Analogously, I used to pooh-pooh the concerns about the total electrical usage of Bitcoin years ago, but it's since risen to an actually meaningful level. There's easily more money in AI in total than in crypto, and thus, you could see the total energy usage ending up a lot higher than crypto. That's not an insignificant amount of energy we're talking about here.
The number is probably quite a bit lower. The Strubell paper uses a PUE coefficient of 1.58, while Google datacenters are at 1.1. The figures are for GPUs, but Google uses TPUs, whose power characteristics were not public. Price is a proximate for power usage, though. TPUs might have been half as expensive in that experiment. Let's say that a further half of those gains are money that goes to Nvidia and not really related to power. So, making numbers up, training with TPUs might be another 25% more efficient.
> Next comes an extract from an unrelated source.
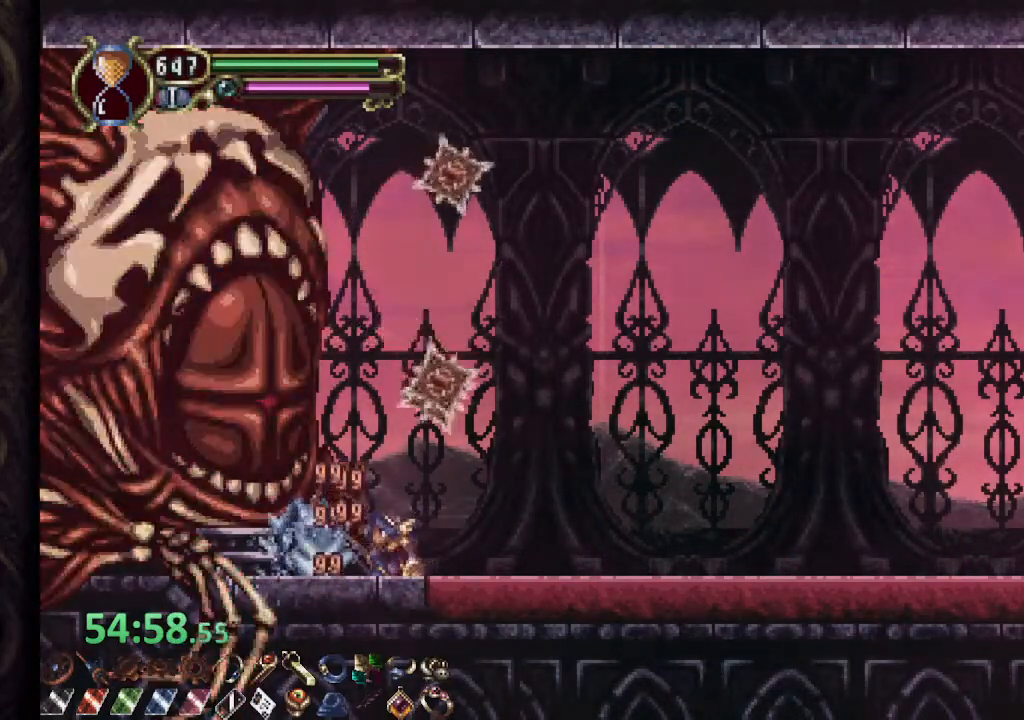
{"buttons": ["SQUARE", "R2"], "left_stick": "down", "right_stick": "center", "events": [[67, "L2", "up"], [67, "SQUARE", "down"], [117, "R2", "up"], [117, "SQUARE", "up"], [150, "SQUARE", "down"], [217, "SQUARE", "up"], [350, "L2", "down"], [433, "R2", "down"], [467, "L2", "up"], [500, "SQUARE", "down"]]}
That's probably conservative, as Google claims that the TPUs are tens of times less power-hungry, due to their simplicity, but on the other hand, you also other fixed costs like racks, fabric and the CPUs to feed the chips.
In an ideal world, nobody would get hung up on details and everybody would understand that there is a lot of nuance when comparing things. In practice, if Google published a paper which quoted the Strubell paper without the caveats, I can see headlines about how inefficient and bad for the environment Google Translate is. PR would get busy and obtain corrections or follow-up articles to clarify things, but those rarely get the same attention. And it's still extra work that could have been avoided, which in itself is bad optics ("do you folks even review the stuff you send out for publication?").
I'm all for reducing emissions and improving efficiency, but I find the premise a bit of a stretch.
Yes, large and wealthy organizations have a big advantage, but that applies to pretty much anything they do, not just language models. Inefficiencies are bad, but if you ask a number of people why fix them, I think they'd mention financial cost and wasted time well before looking at it as an issue of ethics and fairness.
Reducing costs for language models is already a great idea across all fronts. So is reducing inequalities. It's linking the two that sounds like a strained argument to me. Suppose someone makes models ten times smaller next week. Will marginalized communities' lives improve soon? There must be more. I haven't seen the paper, so I'm curious how it is all framed.
You realize the shear scale of co2 output the office the engineers who wrote the model, drove to work, education, etc produced.
I’m actually suprised just how small of a co2 output it was.